On Thu, 15 May 2008, Matthew Wakeling wrote:
> On Thu, 15 May 2008, Philippe Amelant wrote:
>> using mkfs.ext3 I can use "-T" to tune the filesytem
>>
>> mkfs.ext3 -T fs_type ...
>>
>> fs_type are in /etc/mke2fs.conf (on debian)
>
> If you look at that file, you'd see that tuning really doesn't change that
> much. In fact, the only thing it does change (if you avoid "small" and
> "floppy") is the number of inodes available in the filesystem. Since Postgres
> tends to produce few large files, you don't need that many inodes, so the
> "largefile" option may be best. However, note that the number of inodes is a
> hard limit of the filesystem - if you try to create more files on the
> filesystem than there are available inodes, then you will get an out of space
> error even if the filesystem has space left.
> The only real benefit of having not many inodes is that you waste a little
> less space, so many admins are pretty generous with this setting.
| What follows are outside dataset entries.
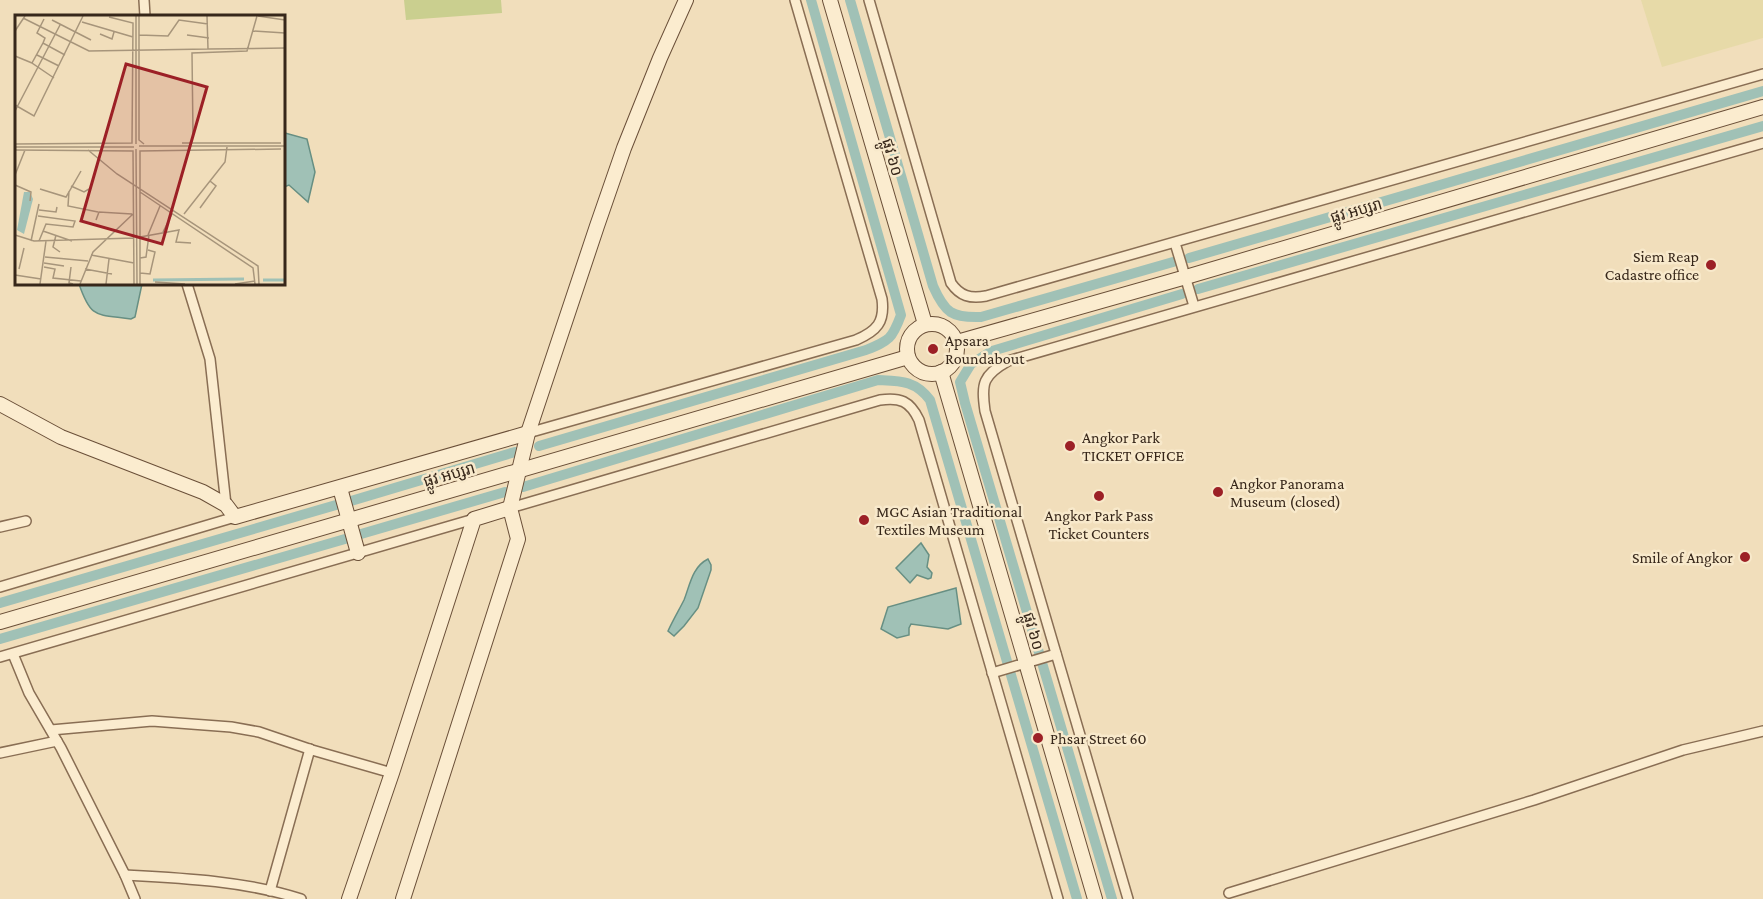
<svg xmlns="http://www.w3.org/2000/svg" width="1763" height="899" viewBox="0 0 1763 899" font-family="'Crimson Pro','Noto Sans Khmer',serif">
  <style>
    .farmland { fill: #e7daa8 }
    .green { fill: #cacf8f }
    .water { fill: #a0c1b6; stroke: #678f83; stroke-width: 1.5 }
    .lines { fill: none; stroke-linecap: round; stroke-linejoin: round }
    .canal { stroke: #a0c1b6; stroke-width: 10 }
    .street-casing { stroke: #896e54; stroke-width: 12 }
    .secondary-casing { stroke: #6a4f38; stroke-width: 16 }
    .street { stroke: #fbeccf; stroke-width: 9 }
    .secondary { stroke: #fbeccf; stroke-width: 14 }
    .poi-dot { fill: #9c2026; stroke: #f8e9cb; stroke-width: 2 }
    .labels { text-anchor: middle; stroke-width: 5; stroke-linejoin: round; paint-order: stroke }
    .street-label { font-size: 16px; fill: #37271a; stroke: #f8e9cb }
    .poi-label { font-size: 16px; fill: #37271a; stroke: #f8e9cb; text-anchor: start }
    .inset-river { fill: none; stroke: #a0c1b6; stroke-width: 3 }
    .inset-road { fill: none; stroke: #a7957b; stroke-width: 1.5 }
    .view { fill: #9c2026; fill-opacity: 0.15; stroke: #9c2026; stroke-width: 3 }
    .inset-edge { fill: none; stroke: #37271a; stroke-width: 3 }
  </style>
  <rect width="100%" height="100%" fill="#f1debb"/>
  <path class="farmland" d="M 1641,0 L 1763,0 L 1763,38 L 1662,67 Z"/>
  <path class="green" d="M 404,0 L 501,0 L 502,13 L 406,20 Z"/>
  <g class="water">
    <path d="M 285,133 L 307,139 L 315,172 L 308,202 L 289,185 L 284,187 L 284,134 Z"/>
    <path d="M 79,284 L 142,284 L 135,317 L 131,319 C 96,314 91,319 79,284 Z"/>
    <path d="M 921,543 L 929,555 L 927,567 L 932,573 L 931,578 L 928,579 L 917,575 L 910,583 L 896,568 Z"/>
    <path d="M 708,559 L 711,565 L 711,570 L 698,608 L 684,626 L 674,636 L 668,631 C 673,620 679,610 684,600 C 690,585 692,567 708,559 Z"/>
    <path d="M 956,588 L 961,624 L 948,629 L 911,624 L 909,628 L 909,635 L 897,638 L 881,629 L 888,607 Z"/>
  </g>
  <g class="lines">
    <g class="canal">
      <path d="M 850,0 L 933,286 C 945,313 952,318 981,317 L 1173,262"/>
      <path d="M 1189,258 L 1763,91"/>
      <path d="M 1198,289 L 1763,126"/>
      <path d="M 539,446 L 866,350 C 890,340 892,339 901,315 L 811,0"/>
      <path d="M 523,487 L 878,380 C 900,381 915,380 930,400 L 1077,899"/>
      <path d="M 351,501 L 515,452"/>
      <path d="M 361,534 L 505,492"/>
      <path d="M 0,603 L 336,505"/>
      <path d="M 0,639 L 345,539"/>
      <path d="M 1112,899 L 965,403 L 960,382 L 971,364 L 992,351 L 1182,294"/>
    </g>
    <defs>
      <g id="street">
        <path d="M 144,0 L 145,16"/>
        <path d="M 869,0 L 951,283 C 960,296 970,299 986,296 L 1763,74"/>
        <path d="M 1175,243 L 1194,306"/>
        <path d="M 187,284 L 210,359 L 226,505"/>
        <path d="M 528,433 L 856,340 C 877,331 885,322 882,299 L 795,0"/>
        <path d="M 510,508 L 880,400 C 900,397 910,401 919,420 L 1058,899"/>
        <path d="M 0,527 L 26,521"/>
        <path d="M 0,587 L 235,517"/>
        <path d="M 13,654 L 29,693 L 61,748 L 125,875 L 135,899"/>
        <path d="M 0,657 L 474,519"/>
        <path d="M 992,673 L 1056,654"/>
        <path d="M 51,730 L 152,721 L 231,727 L 259,732 L 312,750 L 392,773"/>
        <path d="M 0,753 L 57,741"/>
        <path d="M 125,875 C 182,878 246,881 301,899"/>
        <path d="M 270,891 L 310,749"/>
        <path d="M 1229,893 L 1534,800 L 1683,750 L 1763,731"/>
        <path d="M 1128,899 L 985,411 C 981,383 983,375 1008,361 C 1259,287 1512,217 1763,143"/>
      </g>
      <g id="secondary">
        <path d="M 830,0 L 925,324"/>
        <circle cx="932" cy="349" r="25"/>
        <path d="M 957,342 L 1186,277 L 1763,107"/>
        <path d="M 941,372 L 1095,899"/>
        <path d="M 0,404 L 61,437 L 203,492 L 226,505 L 235,517 L 528,433"/>
        <path d="M 340,488 L 358,553"/>
        <path d="M 0,622 L 908,357"/>
        <path d="M 349,899 L 392,773 L 474,519 L 510,508"/>
        <path d="M 403,899 L 518,539 L 510,508 L 528,433 L 597,226 L 624,148 L 660,58 L 686,0"/>
      </g>
    </defs>
    <use href="#street" class="street-casing"/>
    <use href="#secondary" class="secondary-casing"/>
    <use href="#street" class="street"/>
    <use href="#secondary" class="secondary"/>
  </g>
  <g class="poi-dot">
    <circle cx="1711" cy="265" r="6"/>
    <circle cx="933" cy="349" r="6"/>
    <circle cx="1070" cy="446" r="6"/>
    <circle cx="1218" cy="492" r="6"/>
    <circle cx="1099" cy="496" r="6"/>
    <circle cx="864" cy="520" r="6"/>
    <circle cx="1745" cy="557" r="6"/>
    <circle cx="1038" cy="738" r="6"/>
  </g>
  <g class="labels">
    <g class="street-label">
      <text transform="translate(893 157) rotate(74)" y="6">ផ្លូវ ៦០</text>
      <text transform="translate(1356 210) rotate(-16)" y="6">ផ្លូវ អប្សរា</text>
      <text transform="translate(449 474) rotate(-16)" y="6">ផ្លូវ អប្សរា</text>
      <text transform="translate(1034 631) rotate(74)" y="6">ផ្លូវ ៦០</text>
    </g>
    <g class="poi-label">
      <text x="1699" y="262" text-anchor="end">Siem Reap<tspan x="1699" dy="18">Cadastre office</tspan></text>
      <text x="945" y="346">Apsara<tspan x="945" dy="18">Roundabout</tspan></text>
      <text x="1082" y="443">Angkor Park<tspan x="1082" dy="18">TICKET OFFICE</tspan></text>
      <text x="1230" y="489">Angkor Panorama<tspan x="1230" dy="18">Museum (closed)</tspan></text>
      <text x="876" y="517">MGC Asian Traditional<tspan x="876" dy="18">Textiles Museum</tspan></text>
      <text x="1099" y="521" text-anchor="middle">Angkor Park Pass<tspan x="1099" dy="18">Ticket Counters</tspan></text>
      <text x="1733" y="563" text-anchor="end">Smile of Angkor</text>
      <text x="1050" y="744">Phsar Street 60</text>
    </g>
  </g>
  <g transform="translate(15 15)">
    <rect width="270" height="270" fill="#f1debb"/>
    <path d="M 9,177 L 15,177 L 18,184 L 9,219 L 2,215 Z" fill="#a0c1b6"/>
    <path class="inset-river" d="M 138,265 L 229,264M 248,265 L 270,265"/>
    <path class="inset-road" d="M 121,1 L 121,129M 124,1 L 124,125 L 129,129M 192,1 L 193,34 L 270,33M 243,1 L 270,5M 8,3 L 74,36 L 193,34M 37,5 L 76,25M 67,7 L 118,22M 0,16 L 10,1M 238,16 L 270,18M 85,19 L 97,24 L 99,17M 124,20 L 153,21 L 164,5 L 193,9M 172,20 L 194,23M 28,28 L 30,23 L 22,18 L 29,4M 22,40 L 44,51M 0,41 L 17,48M 39,63 L 17,48 L 28,28 L 50,40M 0,90 L 19,101 L 68,1M 0,96 L 45,10M 178,119 L 177,38 L 232,36 L 242,1M 167,128 L 266,128M 0,129 L 117,128 L 118,8 L 94,2M 124,131 L 270,131M 0,132 L 119,132M 121,134 L 122,269M 0,135 L 118,136 L 119,269M 73,135 L 102,159 L 243,251 L 244,269M 0,160 L 10,135M 0,170 L 16,177 L 15,186M 56,171 L 69,177 L 74,174M 25,174 L 51,182 L 66,156M 54,176 L 53,191 L 83,197M 125,177 L 238,253 L 240,269M 185,193 L 201,171 L 195,166M 24,195 L 41,197 L 42,192M 169,199 L 210,147 L 212,132M 23,201 L 60,206 L 58,212 L 31,209 L 24,226M 81,205 L 84,197 L 117,199M 28,216 L 57,226M 148,217 L 157,199M 0,220 L 19,226 L 119,223M 41,220 L 38,232 L 45,237M 133,220 L 145,191M 125,222 L 164,215 L 161,227 L 176,228M 16,226 L 24,189M 76,240 L 119,248M 30,242 L 73,246M 125,243 L 131,242 L 134,220M 29,248 L 49,251M 29,252 L 40,254 L 38,263 L 66,266M 56,252 L 54,268 L 58,269M 4,254 L 9,233M 70,254 L 97,259M 125,258 L 135,259 L 140,237 L 133,235M 0,260 L 26,264M 140,267 L 170,269M 25,269 L 31,226M 65,269 L 78,237 L 118,199M 91,269 L 94,244M 125,269 L 125,136 L 266,134M 220,269 L 240,266"/>
    <path class="view" d="M 111,49 L 192,72 L 147,229 L 66,206 Z"/>
    <rect width="270" height="270" class="inset-edge"/>
  </g>
</svg>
IIRC postgres likes to do 1M/file, which isn't very largeas far as the -T
setting goes.
> Probably of more use are some of the other settings:
>
> -m reserved-blocks-percentage - this reserves a portion of the filesystem
> that only root can write to. If root has no need for it, you can kill
> this by setting it to zero. The default is for 5% of the disc to be
> wasted.
think twice about this. ext2/3 get slow when they fill up (they have
fragmentation problems when free space gets too small), this 5% that
only root can use also serves as a buffer against that as well.
> -j turns the filesystem into ext3 instead of ext2 - many people say that
> for Postgres you shouldn't do this, as ext2 is faster.
for the partition with the WAL on it you may as well do ext2 (the WAL is
written synchronously and sequentially so the journal doesn't help you),
but for the data partition you may benifit from the journal.